▶ THINGS TO DO:
(a) List the section headings in the Freshfilter BV terms and conditions below.
(b) Reproduce a passage from the Freshfilter BV terms and conditions below word for word. Begin at the words "1. OFFERS AND" and stop after "(EXW, Incoterms 2000).".

▶ SOURCE EXCERPT:
Freshfilter BV, established in Geertruidenberg (The Netherlands)

Terms and conditions

  1. APPLICABILITY

1.1. All offers made by FRESHFILTER BV and all purchase agreements concluded with it and the resulting deliveries of products and services (hereinafter 'goods') are governed by these terms and conditions.

1.2. The applicability of the general terms and conditions used by the client is expressly excluded.

1.3. A deviation from these terms and conditions can only be invoked if FRESHFILTER BV has expressly agreed to this in writing.

1.4. Insofar as these general terms and conditions are also drawn up in a language other than Dutch, the Dutch text is always decisive in the event of differences.

 

  1. OFFERS AND CONCLUSION OF AGREEMENT

2.1. All offers and quotations made by FRESHFILTER BV are without obligation.

2.2. An agreement is only concluded when FRESHFILTER BV has confirmed the order in writing or when FRESHFILTER BV has started the execution of the order.

2.3. If payment by means of an letter of credit is agreed, the agreement is only concluded after written acceptance of the irrevocably confirmed letter of credit by FRESHFILTER BV.

 

  1. PRICES

3.1. All prices for the goods are determined in Euros, exclusive of turnover tax and are based on ex works, Raamsdonksveer, the Netherlands (EXW, Incoterms 2000).

3.2. Prices included in quotations are based on the price level at the time the quotation is issued. FRESHFILTER BV reserves the right to pass on to the client subsequent changes in one or more of the cost-determining factors.

 

  1. PAYMENT

4.1. Payment of the goods sold by FRESHFILTER BV must take place within the payment term as indicated per transaction by FRESHFILTER BV on the quotation or invoice.

4.2. The date of payment is the value date on which FRESHFILTER BV receives the payment. When paying by bank, the date of payment is the day of crediting the bank account of FRESHFILTER BV.

▶ DATASET EXTRACT:
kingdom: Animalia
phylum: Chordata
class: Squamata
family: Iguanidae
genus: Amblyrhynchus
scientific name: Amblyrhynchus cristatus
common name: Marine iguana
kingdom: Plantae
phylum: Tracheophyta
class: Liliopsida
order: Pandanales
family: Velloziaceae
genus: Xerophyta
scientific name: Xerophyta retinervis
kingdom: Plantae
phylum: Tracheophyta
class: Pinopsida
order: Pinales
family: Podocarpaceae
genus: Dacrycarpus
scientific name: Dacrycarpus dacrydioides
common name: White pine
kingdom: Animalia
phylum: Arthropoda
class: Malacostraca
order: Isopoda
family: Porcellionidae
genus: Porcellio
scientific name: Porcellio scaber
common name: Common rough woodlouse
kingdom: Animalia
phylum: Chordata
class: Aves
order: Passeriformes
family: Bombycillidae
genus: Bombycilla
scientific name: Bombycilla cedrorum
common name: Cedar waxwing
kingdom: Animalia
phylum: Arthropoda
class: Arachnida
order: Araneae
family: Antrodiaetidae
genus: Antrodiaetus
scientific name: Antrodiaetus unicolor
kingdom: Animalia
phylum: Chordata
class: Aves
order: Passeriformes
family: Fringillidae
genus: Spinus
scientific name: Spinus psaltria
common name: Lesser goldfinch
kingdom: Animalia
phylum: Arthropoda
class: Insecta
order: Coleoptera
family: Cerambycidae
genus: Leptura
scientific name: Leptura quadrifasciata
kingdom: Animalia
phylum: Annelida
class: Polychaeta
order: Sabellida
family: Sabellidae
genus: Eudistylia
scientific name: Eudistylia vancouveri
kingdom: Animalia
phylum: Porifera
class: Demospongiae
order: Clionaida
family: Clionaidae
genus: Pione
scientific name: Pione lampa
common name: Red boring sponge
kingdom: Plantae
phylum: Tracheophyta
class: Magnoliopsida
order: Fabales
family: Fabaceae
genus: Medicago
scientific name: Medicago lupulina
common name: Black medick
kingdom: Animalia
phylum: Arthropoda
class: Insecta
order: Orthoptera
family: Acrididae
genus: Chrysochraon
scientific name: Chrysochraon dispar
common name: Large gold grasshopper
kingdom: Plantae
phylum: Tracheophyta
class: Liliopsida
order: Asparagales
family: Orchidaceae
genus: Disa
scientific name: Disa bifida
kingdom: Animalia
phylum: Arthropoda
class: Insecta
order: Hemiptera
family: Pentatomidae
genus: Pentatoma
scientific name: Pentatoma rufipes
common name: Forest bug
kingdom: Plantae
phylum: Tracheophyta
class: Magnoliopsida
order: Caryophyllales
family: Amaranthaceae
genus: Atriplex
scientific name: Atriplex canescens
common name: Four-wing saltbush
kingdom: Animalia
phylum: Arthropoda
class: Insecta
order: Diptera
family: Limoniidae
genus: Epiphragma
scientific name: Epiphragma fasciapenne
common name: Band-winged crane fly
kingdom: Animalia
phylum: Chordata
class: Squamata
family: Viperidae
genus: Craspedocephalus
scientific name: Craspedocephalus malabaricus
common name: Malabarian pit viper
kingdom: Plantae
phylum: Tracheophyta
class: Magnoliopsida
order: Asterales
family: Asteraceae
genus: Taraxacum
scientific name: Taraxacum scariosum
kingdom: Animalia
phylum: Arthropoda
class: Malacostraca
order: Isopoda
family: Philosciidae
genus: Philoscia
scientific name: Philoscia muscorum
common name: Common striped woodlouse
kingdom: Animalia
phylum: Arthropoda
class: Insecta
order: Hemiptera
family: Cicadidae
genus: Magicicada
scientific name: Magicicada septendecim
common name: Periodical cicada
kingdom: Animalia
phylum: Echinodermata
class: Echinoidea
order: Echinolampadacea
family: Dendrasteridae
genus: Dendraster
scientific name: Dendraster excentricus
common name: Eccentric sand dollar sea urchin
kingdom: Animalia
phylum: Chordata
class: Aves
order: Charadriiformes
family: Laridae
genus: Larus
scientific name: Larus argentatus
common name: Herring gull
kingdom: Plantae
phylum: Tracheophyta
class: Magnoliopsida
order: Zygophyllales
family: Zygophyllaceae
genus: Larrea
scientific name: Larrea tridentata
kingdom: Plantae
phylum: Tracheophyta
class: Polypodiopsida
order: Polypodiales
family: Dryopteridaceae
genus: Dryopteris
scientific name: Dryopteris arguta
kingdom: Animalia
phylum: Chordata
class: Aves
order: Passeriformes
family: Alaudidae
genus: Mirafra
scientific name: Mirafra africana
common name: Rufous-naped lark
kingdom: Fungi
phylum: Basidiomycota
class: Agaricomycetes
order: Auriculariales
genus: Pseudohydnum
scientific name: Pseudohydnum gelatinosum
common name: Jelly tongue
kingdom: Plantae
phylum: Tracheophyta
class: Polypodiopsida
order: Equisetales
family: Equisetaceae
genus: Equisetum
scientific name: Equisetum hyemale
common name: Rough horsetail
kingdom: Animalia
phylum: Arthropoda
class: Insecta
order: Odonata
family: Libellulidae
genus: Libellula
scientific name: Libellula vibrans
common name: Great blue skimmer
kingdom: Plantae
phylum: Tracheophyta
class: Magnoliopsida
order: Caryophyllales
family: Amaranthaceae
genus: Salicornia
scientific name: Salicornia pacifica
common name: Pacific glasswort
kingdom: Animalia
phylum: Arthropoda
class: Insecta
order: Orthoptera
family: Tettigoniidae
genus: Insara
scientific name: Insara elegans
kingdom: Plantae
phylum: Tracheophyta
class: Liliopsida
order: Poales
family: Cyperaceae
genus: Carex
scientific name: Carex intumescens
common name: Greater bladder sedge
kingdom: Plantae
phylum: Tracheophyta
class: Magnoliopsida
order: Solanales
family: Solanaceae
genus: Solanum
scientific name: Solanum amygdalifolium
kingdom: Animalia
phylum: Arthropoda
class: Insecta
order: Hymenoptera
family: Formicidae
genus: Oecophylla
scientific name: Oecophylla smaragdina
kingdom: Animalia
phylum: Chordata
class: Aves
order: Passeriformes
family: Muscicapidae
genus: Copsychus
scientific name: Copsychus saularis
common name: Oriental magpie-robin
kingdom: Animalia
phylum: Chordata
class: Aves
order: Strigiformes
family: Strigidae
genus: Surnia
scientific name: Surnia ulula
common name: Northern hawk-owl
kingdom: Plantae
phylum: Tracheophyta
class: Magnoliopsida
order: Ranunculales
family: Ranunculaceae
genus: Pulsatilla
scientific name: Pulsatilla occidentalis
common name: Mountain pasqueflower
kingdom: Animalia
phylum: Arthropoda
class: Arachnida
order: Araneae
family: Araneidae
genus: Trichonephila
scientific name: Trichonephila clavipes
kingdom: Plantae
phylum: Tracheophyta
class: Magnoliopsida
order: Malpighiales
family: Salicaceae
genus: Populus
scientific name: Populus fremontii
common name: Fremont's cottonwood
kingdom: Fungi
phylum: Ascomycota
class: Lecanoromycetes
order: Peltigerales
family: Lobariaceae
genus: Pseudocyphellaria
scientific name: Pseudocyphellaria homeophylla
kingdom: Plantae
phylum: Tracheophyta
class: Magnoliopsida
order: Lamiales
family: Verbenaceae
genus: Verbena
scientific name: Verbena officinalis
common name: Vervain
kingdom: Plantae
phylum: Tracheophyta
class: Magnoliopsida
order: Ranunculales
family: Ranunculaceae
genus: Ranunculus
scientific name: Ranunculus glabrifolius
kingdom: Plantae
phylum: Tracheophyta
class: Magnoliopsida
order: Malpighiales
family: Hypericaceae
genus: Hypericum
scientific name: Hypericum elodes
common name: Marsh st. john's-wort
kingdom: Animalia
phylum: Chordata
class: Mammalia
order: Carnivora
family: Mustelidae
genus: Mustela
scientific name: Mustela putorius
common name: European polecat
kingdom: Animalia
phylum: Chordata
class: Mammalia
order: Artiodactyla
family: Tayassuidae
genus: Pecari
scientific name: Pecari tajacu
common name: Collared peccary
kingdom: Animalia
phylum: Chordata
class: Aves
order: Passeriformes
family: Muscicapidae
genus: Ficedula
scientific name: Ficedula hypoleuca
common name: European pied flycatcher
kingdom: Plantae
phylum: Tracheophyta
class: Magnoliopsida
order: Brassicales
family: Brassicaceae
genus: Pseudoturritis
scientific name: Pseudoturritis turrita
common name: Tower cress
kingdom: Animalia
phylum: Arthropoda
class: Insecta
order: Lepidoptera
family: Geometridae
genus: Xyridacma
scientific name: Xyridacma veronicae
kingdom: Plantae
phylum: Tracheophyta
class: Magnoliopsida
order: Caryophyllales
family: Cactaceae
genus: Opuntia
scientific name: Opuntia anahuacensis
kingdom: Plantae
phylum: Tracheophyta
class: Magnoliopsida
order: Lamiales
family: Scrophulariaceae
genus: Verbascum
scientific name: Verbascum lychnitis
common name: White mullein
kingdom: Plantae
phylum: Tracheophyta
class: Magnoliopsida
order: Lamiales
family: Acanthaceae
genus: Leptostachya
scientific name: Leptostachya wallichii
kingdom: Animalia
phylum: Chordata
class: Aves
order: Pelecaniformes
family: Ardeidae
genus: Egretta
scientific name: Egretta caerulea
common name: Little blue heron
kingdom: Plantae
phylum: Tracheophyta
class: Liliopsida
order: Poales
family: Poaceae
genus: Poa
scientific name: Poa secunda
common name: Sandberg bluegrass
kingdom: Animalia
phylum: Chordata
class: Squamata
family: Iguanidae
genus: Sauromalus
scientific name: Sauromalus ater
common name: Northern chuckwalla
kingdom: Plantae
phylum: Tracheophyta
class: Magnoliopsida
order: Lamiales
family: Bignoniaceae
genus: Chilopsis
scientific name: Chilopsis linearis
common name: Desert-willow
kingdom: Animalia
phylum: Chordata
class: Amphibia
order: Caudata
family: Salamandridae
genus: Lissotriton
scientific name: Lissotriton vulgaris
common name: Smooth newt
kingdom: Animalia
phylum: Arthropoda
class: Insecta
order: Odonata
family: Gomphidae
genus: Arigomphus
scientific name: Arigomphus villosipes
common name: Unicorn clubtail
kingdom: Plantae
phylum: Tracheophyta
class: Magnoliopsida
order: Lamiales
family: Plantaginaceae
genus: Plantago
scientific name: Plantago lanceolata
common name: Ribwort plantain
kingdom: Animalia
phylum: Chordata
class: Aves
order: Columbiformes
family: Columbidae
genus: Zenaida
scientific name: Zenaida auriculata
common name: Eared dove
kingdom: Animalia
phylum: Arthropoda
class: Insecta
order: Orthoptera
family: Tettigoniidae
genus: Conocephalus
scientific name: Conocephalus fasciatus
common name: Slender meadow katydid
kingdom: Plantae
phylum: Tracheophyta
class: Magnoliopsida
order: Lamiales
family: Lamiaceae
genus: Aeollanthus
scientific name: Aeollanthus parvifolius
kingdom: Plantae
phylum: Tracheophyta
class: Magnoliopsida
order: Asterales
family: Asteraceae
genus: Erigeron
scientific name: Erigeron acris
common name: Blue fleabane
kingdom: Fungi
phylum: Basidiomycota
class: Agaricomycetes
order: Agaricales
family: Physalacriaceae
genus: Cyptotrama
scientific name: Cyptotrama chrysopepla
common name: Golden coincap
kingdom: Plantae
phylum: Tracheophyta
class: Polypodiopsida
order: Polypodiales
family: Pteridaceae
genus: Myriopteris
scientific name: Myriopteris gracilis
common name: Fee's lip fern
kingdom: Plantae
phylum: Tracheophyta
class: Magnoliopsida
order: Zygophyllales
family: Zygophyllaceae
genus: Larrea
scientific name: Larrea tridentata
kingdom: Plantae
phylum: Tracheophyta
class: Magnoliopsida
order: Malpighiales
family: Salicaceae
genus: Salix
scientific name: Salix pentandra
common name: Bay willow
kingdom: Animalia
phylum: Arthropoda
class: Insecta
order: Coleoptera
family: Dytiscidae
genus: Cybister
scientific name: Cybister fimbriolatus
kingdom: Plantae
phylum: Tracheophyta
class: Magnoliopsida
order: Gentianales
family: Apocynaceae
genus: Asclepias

▶ COMPLETE ANSWERS:
(a)
APPLICABILITY
OFFERS AND CONCLUSION OF AGREEMENT
PRICES
PAYMENT

(b)
1. OFFERS AND CONCLUSION OF AGREEMENT

2.1. All offers and quotations made by FRESHFILTER BV are without obligation.

2.2. An agreement is only concluded when FRESHFILTER BV has confirmed the order in writing or when FRESHFILTER BV has started the execution of the order.

2.3. If payment by means of an letter of credit is agreed, the agreement is only concluded after written acceptance of the irrevocably confirmed letter of credit by FRESHFILTER BV.

 

  1. PRICES

3.1. All prices for the goods are determined in Euros, exclusive of turnover tax and are based on ex works, Raamsdonksveer, the Netherlands (EXW, Incoterms 2000).